■ **RECORD SET**:
┄┄┄┄┄┄┄┄┄┄

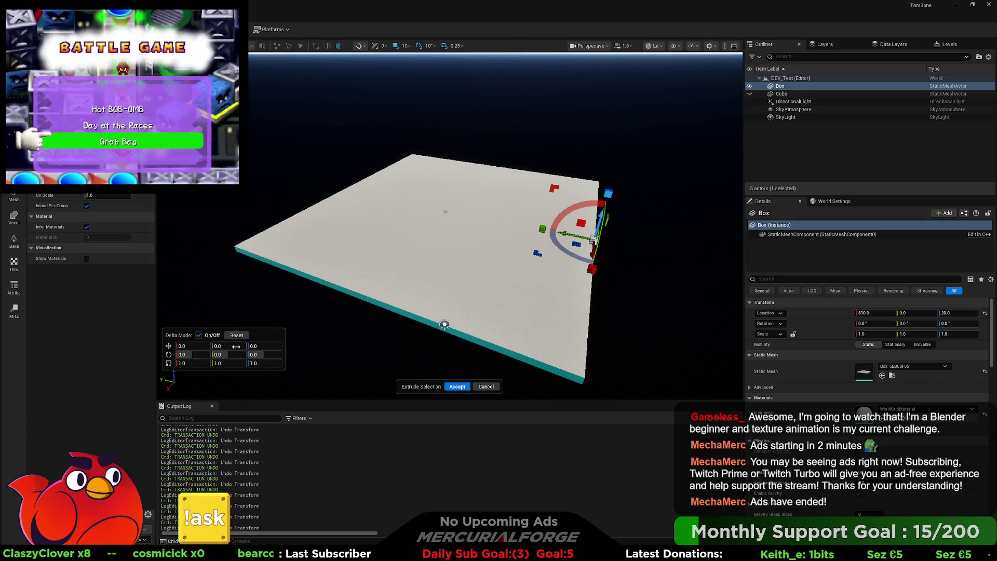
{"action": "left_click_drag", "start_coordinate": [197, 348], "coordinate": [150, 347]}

┄┄┄┄┄┄┄┄┄┄

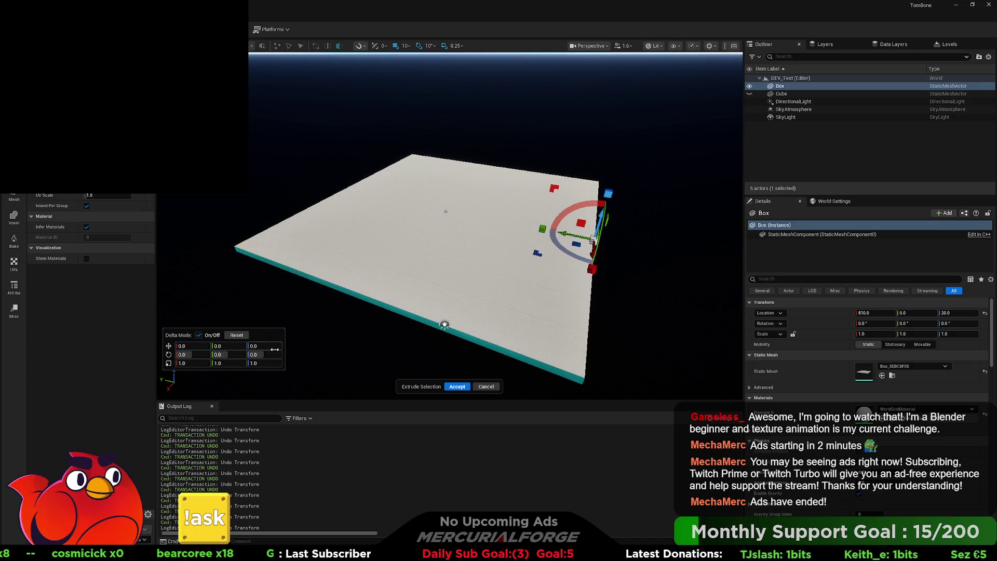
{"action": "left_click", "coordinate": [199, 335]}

┄┄┄┄┄┄┄┄┄┄

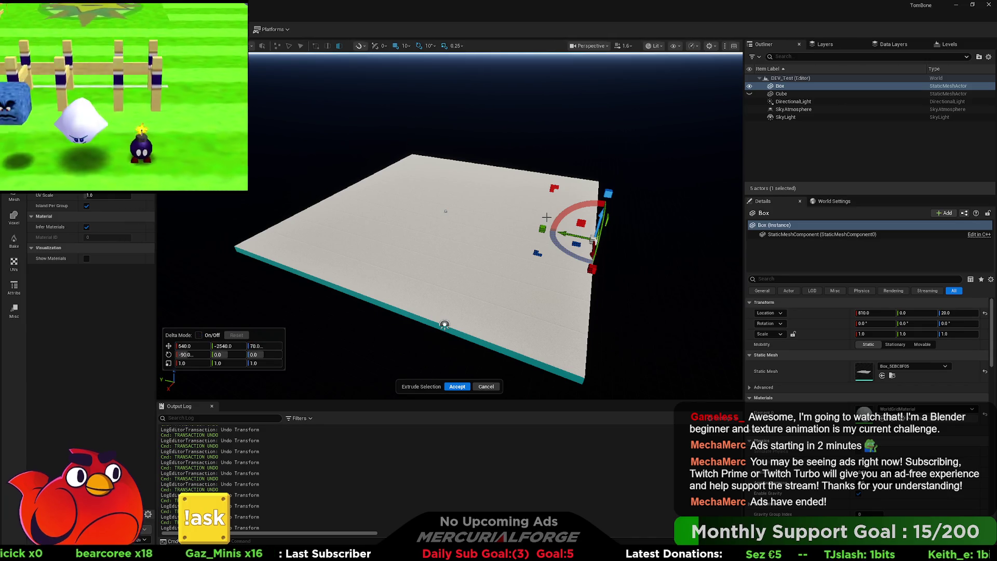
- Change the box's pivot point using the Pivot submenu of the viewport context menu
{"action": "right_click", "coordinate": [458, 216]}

┄┄┄┄┄┄┄┄┄┄

■ **TASK**: Given the word "coordinate", show every line of the records that contains it.

■ **WRITTEN ANSWER**:
{"action": "left_click_drag", "start_coordinate": [197, 348], "coordinate": [150, 347]}
{"action": "left_click", "coordinate": [199, 335]}
{"action": "right_click", "coordinate": [458, 216]}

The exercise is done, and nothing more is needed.